Extrait:

####################

Le mix électrique français, reposant principalement sur le nucléaire et l’hydraulique, est fortement dépendant de l’eau, ressource critique lors des étés caniculaires. Alors faut-il craindre des « blackouts » l’été dans les prochaines décennies ? Avec le réchauffement climatique, faut-il encore miser sur le nucléaire et l’hydraulique comme principales sources d’électricité ? Faisons le point. 1/2
L’été 2022 a été le deuxième le plus chaud jamais enregistré après celui de 2003 selon Météo France. Il a aussi été marqué par une pluviométrie déficitaire : juillet 2022 est le mois de juillet le plus sec sur la période 1959-2022 à l’échelle nationale.
Si cette situation a eu des impacts sur les populations, l’environnement, le tourisme ou encore l’agriculture (la quasi-totalité des départements métropolitains étaient soumis à des mesures de restriction de l’eau et de l’irrigation en août 2022), la production d’électricité a également été touchée.
Plusieurs réacteurs nucléaires d’EDF mais aussi des turbines de centrales hydroélectriques ont été contraints d’abaisser leur production, voire de s’interrompre momentanément. Cela soit par incapacité en raison d’un débit d’eau trop faible, soit pour respecter les contraintes auxquelles les centrales sont soumises concernant l’utilisation de l’eau et les températures de rejet, en particulier les centrales nucléaires.
Une situation problématique quand on sait que le mix électrique français est principalement composé de ces deux sources d’énergie. En 2021, selon Rte (Gestionnaire du réseau de transport d’électricité français) le nucléaire représentait près de 69% de la production d’électricité en France, suivi de l’hydraulique à hauteur de 12%.
Comment la sécheresse et la canicule impactent-elles la production électrique d’origine nucléaire et hydraulique ?
La question du manque d’eau
Les centrales nucléaires comme les barrages hydroélectriques ont besoin de beaucoup d’eau pour fonctionner.
Les barrages hydroélectriques
Les barrages hydroélectriques fonctionnent à partir de retenues d’eau. Cette eau est utilisée selon les besoins en électricité pour faire tourner une turbine en contrebas de la retenue d’eau, qui à son tour fait tourner un alternateur, qui produit un courant électrique. Plus le débit de l’eau et la hauteur de la chute sont importants, plus la puissance de la centrale est élevée.
Le déficit hydrologique aggravé par les fortes chaleurs conduit à un assèchement des cours d’eau et l’abaissement du niveau des réservoirs d’eau exploités pour la production électrique. Cela perturbe le fonctionnement des installations, et par conséquent la production d’électricité.
Les centrales nucléaires
En ce qui concerne les centrales nucléaires, elles nécessitent un apport permanent en eau froide pour assurer le refroidissement des installations et alimenter les différents circuits pour permettre la production d’électricité. Pour expliquer brièvement le fonctionnement, l’énergie de fission créée par la réaction nucléaire chauffe l’eau contenue dans un circuit primaire fermé. Cette énergie thermique est transmise au circuit secondaire. L’eau qui y est contenue se transforme en vapeur et entraine une turbine, reliée à un alternateur ce qui permet la production d’électricité. La vapeur d’eau s’échappe vers un condenseur, et c’est essentiellement là que l’eau prélevée dans les cours d’eau ou dans la mer intervient puisqu’elle permet de refroidir la vapeur afin qu’elle redevienne de l’eau. Ce circuit assurant le refroidissement est appelé circuit tertiaire.

####################

Recopiez sans rien changer la partie de l'extrait qui commence aux mots « Si cette situation » et s'arrête après les mots « également été touchée. ». Appuyez-vous uniquement sur l'extrait ci-dessus.

Données fournies:
####################

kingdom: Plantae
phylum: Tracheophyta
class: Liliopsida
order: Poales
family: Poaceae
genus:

####################

Travail réalisé:
Si cette situation a eu des impacts sur les populations, l’environnement, le tourisme ou encore l’agriculture (la quasi-totalité des départements métropolitains étaient soumis à des mesures de restriction de l’eau et de l’irrigation en août 2022), la production d’électricité a également été touchée.